Illégal d'envoyer des sextos?

iStockphoto/RaStudio

Si un adolescent envoie par téléphone une photo de lui nu à un autre adolescent, pose-t-il un acte criminel? Le Nouveau-Mexique étudie un projet de loi qui rendrait la chose légale. Au Canada, il existe encore un flou juridique sur cette pratique de plus en plus populaire chez les jeunes.

Un texte de Laurence Niosi

En janvier 2014, une adolescente de la Colombie-Britannique a été inculpée de possession et de distribution de pornographie juvénile, ainsi que de profération de menaces, après avoir envoyé des messages textes contenant des images de l'ex-copine nue de son petit ami. Elle a été condamnée à six mois de probation.

Ce cas parmi tant d'autres illustre une nouvelle réalité, les sextos, qui font désormais partie des mœurs sexuelles des jeunes et moins jeunes.

En 2015, la loi fédérale C-13 visant à lutter contre la cyberintimidation est entrée en vigueur dans la foulée de cette histoire et celle de Rehtaeh Parsons, cette adolescente de la Nouvelle-Écosse morte après avoir subi de la cyberintimidation. La nouvelle loi interdit, entre autres, le partage - par des adultes et des mineurs - d'images intimes de personnes sans leur consentement.

« Malheureusement, les lois sur la pornographie juvénile en vertu du Code criminel, qui étaient censées protéger les jeunes sont appliquées contre eux. »

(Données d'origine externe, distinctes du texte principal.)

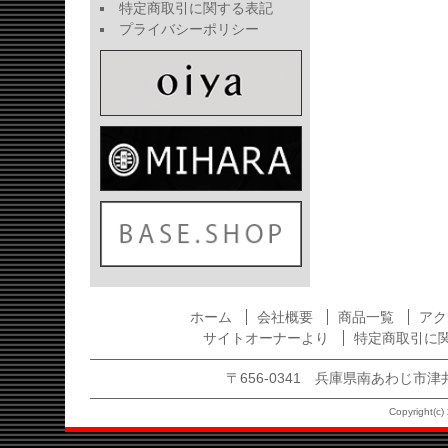
特定商取引に関する表記
プライバシーポリシー
ホーム
会社概要
商品一覧
アク
サイトオーナーより
特定商取引に
〒656-0341 兵庫県南あわじ市津井1875
Copyright(c) 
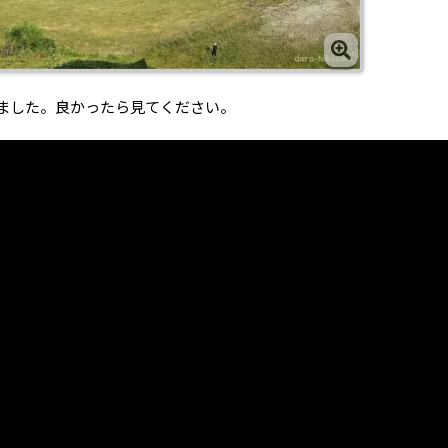
ました。良かったら見てください。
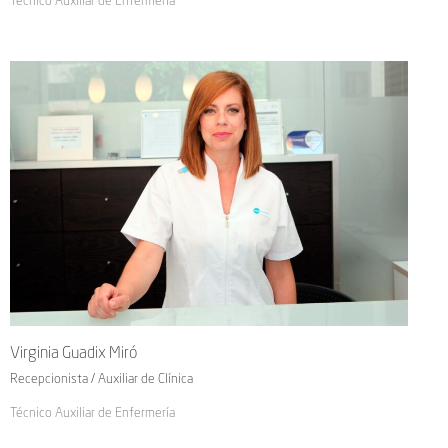
Técnico Auxiliar de Enfermería
Virginia Guadix Miró
Recepcionista / Auxiliar de Clínica
Técnico Auxiliar de Enfermería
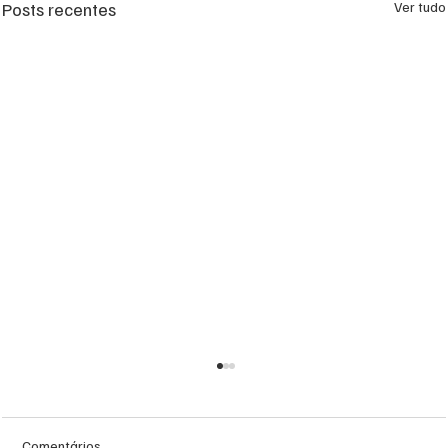
Posts recentes
Ver tudo
Comentários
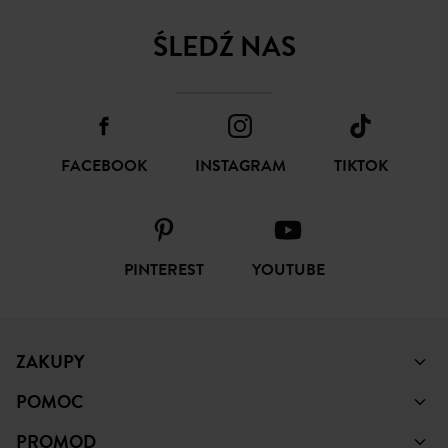
ŚLEDŹ NAS
FACEBOOK
INSTAGRAM
TIKTOK
PINTEREST
YOUTUBE
ZAKUPY
POMOC
PROMOD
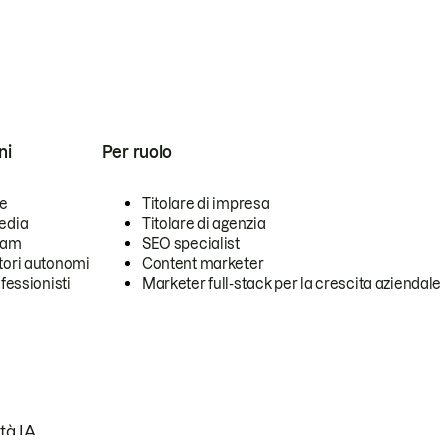
ni
Per ruolo
se
Titolare di impresa
edia
Titolare di agenzia
team
SEO specialist
tori autonomi
Content marketer
ofessionisti
Marketer full-stack per la crescita aziendale
tà IA.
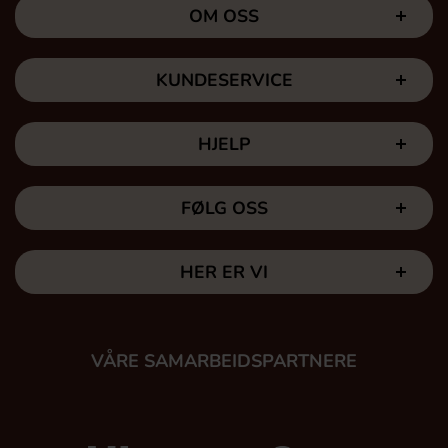
OM OSS
KUNDESERVICE
HJELP
FØLG OSS
HER ER VI
VÅRE SAMARBEIDSPARTNERE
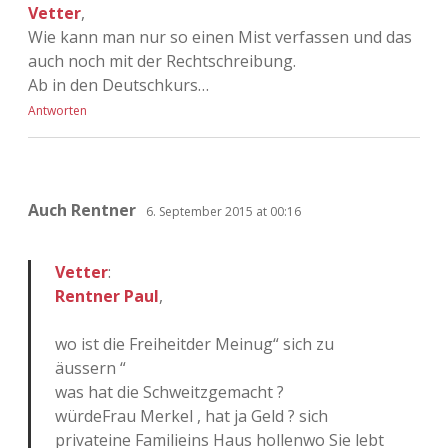
Vetter
,
Wie kann man nur so einen Mist verfassen und das
auch noch mit der Rechtschreibung.
Ab in den Deutschkurs…
Antworten
Auch Rentner
6. September 2015 at 00:16
Vetter
:
Rentner Paul
,
wo ist die Freiheitder Meinug“ sich zu
äussern “
was hat die Schweitzgemacht ?
würdeFrau Merkel , hat ja Geld ? sich
privateine Familieins Haus hollenwo Sie lebt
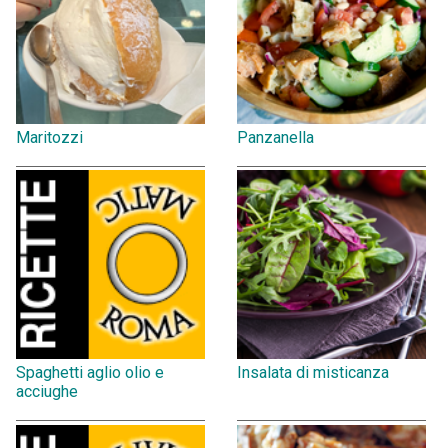
Maritozzi
Panzanella
Spaghetti aglio olio e
Insalata di misticanza
acciughe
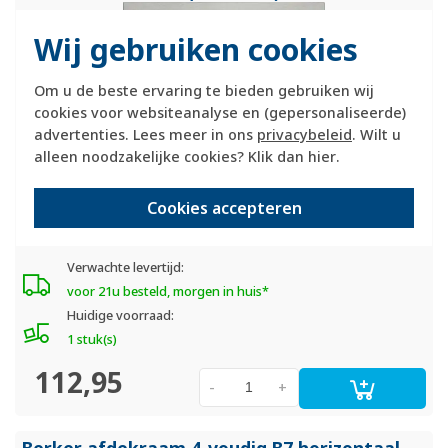
Wij gebruiken cookies
Om u de beste ervaring te bieden gebruiken wij
cookies voor websiteanalyse en (gepersonaliseerde)
advertenties. Lees meer in ons
privacybeleid
. Wilt u
alleen noodzakelijke cookies? Klik dan
hier
.
Cookies accepteren
Hager berker afdekraam schakelmateriaal...
Meer informatie »
Verwachte levertijd:
voor 21u besteld, morgen in huis*
Huidige voorraad:
1 stuk(s)
112,95
-
+
Berker afdekraam 4-voudig B7 horizontaal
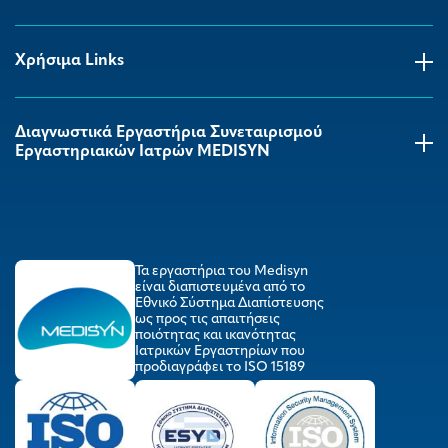
Χρήσιμα Links
Διαγνωστικά Εργαστήρια Συνεταιρισμού
Εργαστηριακών Ιατρών MEDISYΝ
Τα εργαστήρια του Medisyn
είναι διαπιστευμένα από το
Εθνικό Σύστημα Διαπίστευσης
ως προς τις απαιτήσεις
ποιότητας και ικανότητας
Ιατρικών Εργαστηρίων που
προδιαγράφει το ISO 15189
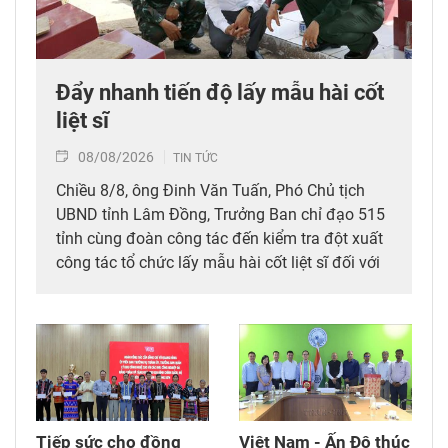
Đẩy nhanh tiến độ lấy mẫu hài cốt
liệt sĩ
08/08/2026
TIN TỨC
Chiều 8/8, ông Đinh Văn Tuấn, Phó Chủ tịch
UBND tỉnh Lâm Đồng, Trưởng Ban chỉ đạo 515
tỉnh cùng đoàn công tác đến kiểm tra đột xuất
công tác tổ chức lấy mẫu hài cốt liệt sĩ đối với
mộ chưa xác định được thông tin tại Nghĩa
trang Liệt sĩ Bình Thuận (xã Hồng Sơn), đồng
thời tặng quà cho cán bộ, chiến sĩ tham gia
công tác lấy mẫu tại đây.
Tiếp sức cho đồng
Việt Nam - Ấn Độ thúc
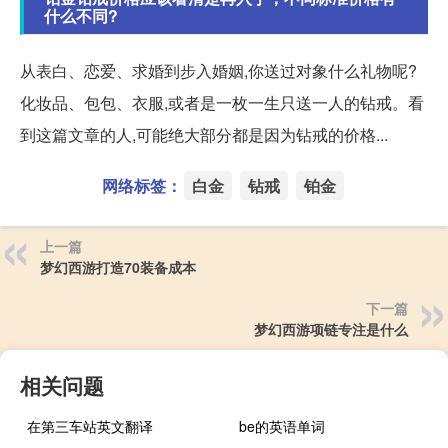
什么不同?
从表白、恋爱、求婚到步入婚姻,你送过对象什么礼物呢?
化妆品、包包、衣服,或者是一枚一生只送一人的钻戒。看
到这篇文章的人,可能绝大部分都是因为钻戒的价格...
网络标签：
白金
钻戒
铂金
上一篇
梦幻西游打造70装备成本
下一篇
梦幻西游项链专注是什么
相关问题
在第三车站英文翻译
be的英语单词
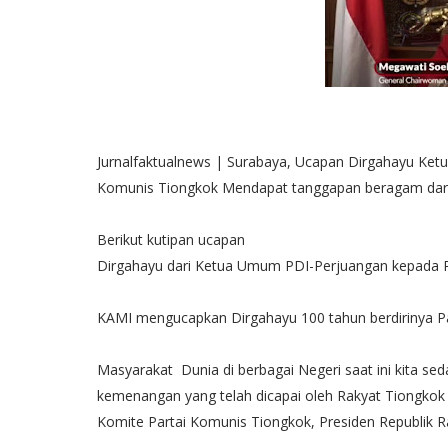
Jurnalfaktualnews | Surabaya, Ucapan Dirgahayu Ke
Komunis Tiongkok Mendapat tanggapan beragam dari be
Berikut kutipan ucapan
Dirgahayu dari Ketua Umum PDI-Perjuangan kepada Pa
KAMI mengucapkan Dirgahayu 100 tahun berdirinya P
Masyarakat Dunia di berbagai Negeri saat ini kita se
kemenangan yang telah dicapai oleh Rakyat Tiongkok di
Komite Partai Komunis Tiongkok, Presiden Republik R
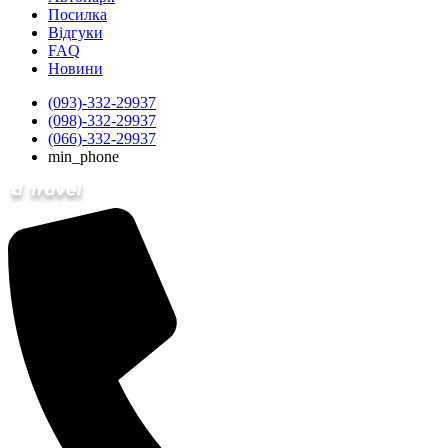
Посилка
Відгуки
FAQ
Новини
(093)-332-29937
(098)-332-29937
(066)-332-29937
min_phone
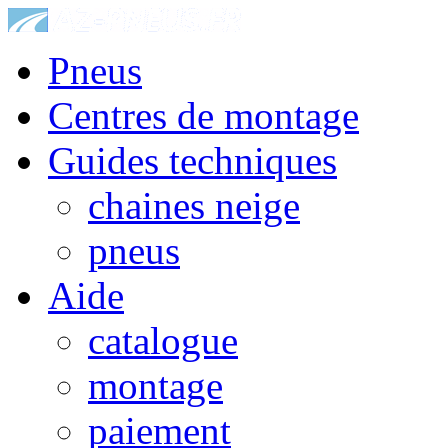
Pneus
Centres de montage
Guides techniques
chaines neige
pneus
Aide
catalogue
montage
paiement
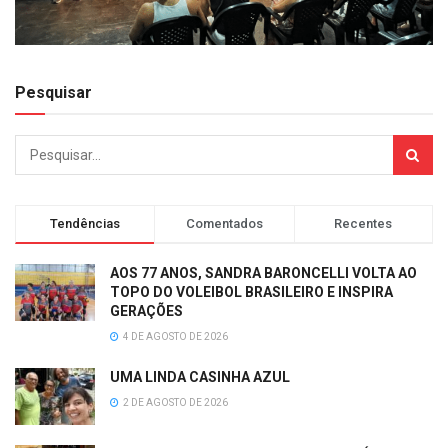
Pesquisar
Tendências
Comentados
Recentes
AOS 77 ANOS, SANDRA BARONCELLI VOLTA AO
TOPO DO VOLEIBOL BRASILEIRO E INSPIRA
GERAÇÕES
4 DE AGOSTO DE 2026
UMA LINDA CASINHA AZUL
2 DE AGOSTO DE 2026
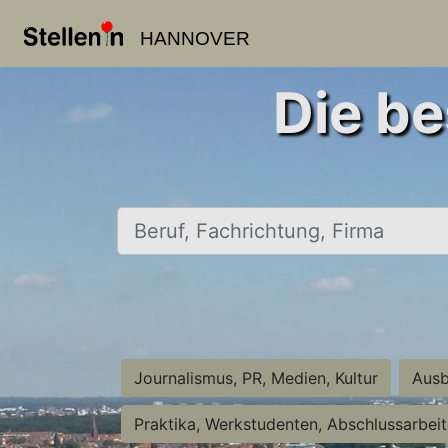
HANNOVER
Die be
Beruf, Fachrichtung, Firma
Journalismus, PR, Medien, Kultur
Ausb
Praktika, Werkstudenten, Abschlussarbei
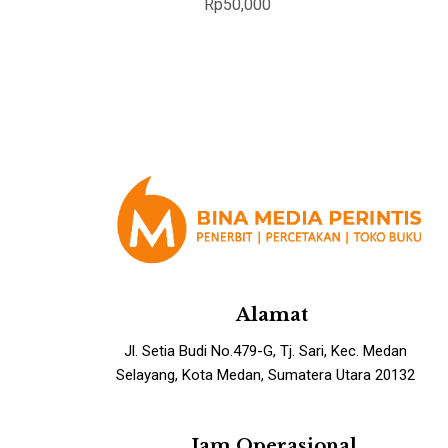
Rp
50,000
Alamat
Jl. Setia Budi No.479-G, Tj. Sari, Kec. Medan
Selayang, Kota Medan, Sumatera Utara 20132
Jam Operasional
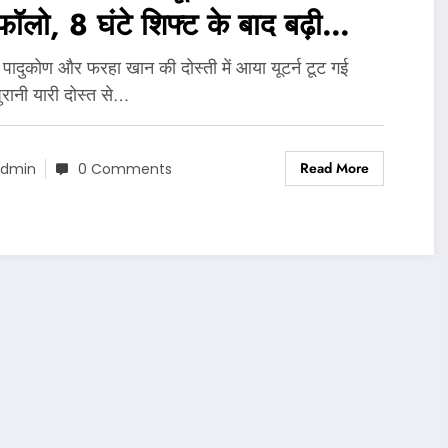
ॉलो, 8 घंटे शिफ्ट के बाद बढ़ी
रार…
 पादुकोण और फरहा खान की दोस्ती में आया यूटर्न टूट गई
ुरानी यारी दोस्त से…
Read More
dmin
0 Comments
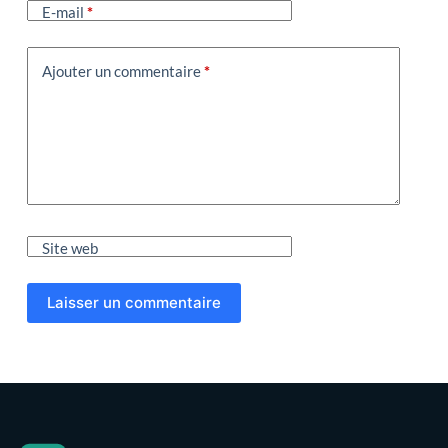
E-mail
*
Ajouter un commentaire
*
Site web
Laisser un commentaire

— Shaheen Shariff, professeure à la faculté d'éducation de l'Université McGill

Aujourd'hui, les mineurs qui reçoivent ou envoient du matériel intime pourraient ainsi toujours être accusés de pornographie juvénile, même si ledit matériel est partagé entre deux personnes de façon consentante.

Flou autour du « sextage consensuel »

Mais la notion de « sextage consensuel » ne fait pas l'unanimité et la loi demeure inexistante ce sujet. Aucun adolescent n'a d'ailleurs été accusé d'avoir « sexté » de manière consensuelle. « Le consentement est une notion floue, qui devrait être clarifiée », estime la professeure Shariff.

Selon elle, au Canada, le sextage n'est pas « illégal en soi, à moins que l'aspect du consentement soit contesté. »

« Si les adolescents s'envoient des sextos et l'une des parties met une photo intime en ligne, alors ce n'est peut-être plus consensuel. »

— Shaheen Shariff, professeure à la faculté d'éducation de l'Université McGill

Aux États-Unis, 20 États ont adopté des lois spécifiques sur le sextage. Au New Jersey, les adolescents pris une première fois en flagrant délit de sextage évitent des poursuites judiciaires, et doivent suivre plutôt un programme alternatif. Au Nouveau-Mexique, un nouveau projet de loi pourrait carrément rendre légal le sextage consensuel entre mineurs, qui seraient exempts de poursuites.

Selon une étude réalisée au Canada, un élève du secondaire sur cinq dit avoir reçu un sexto transmis par quelqu'un d'autre.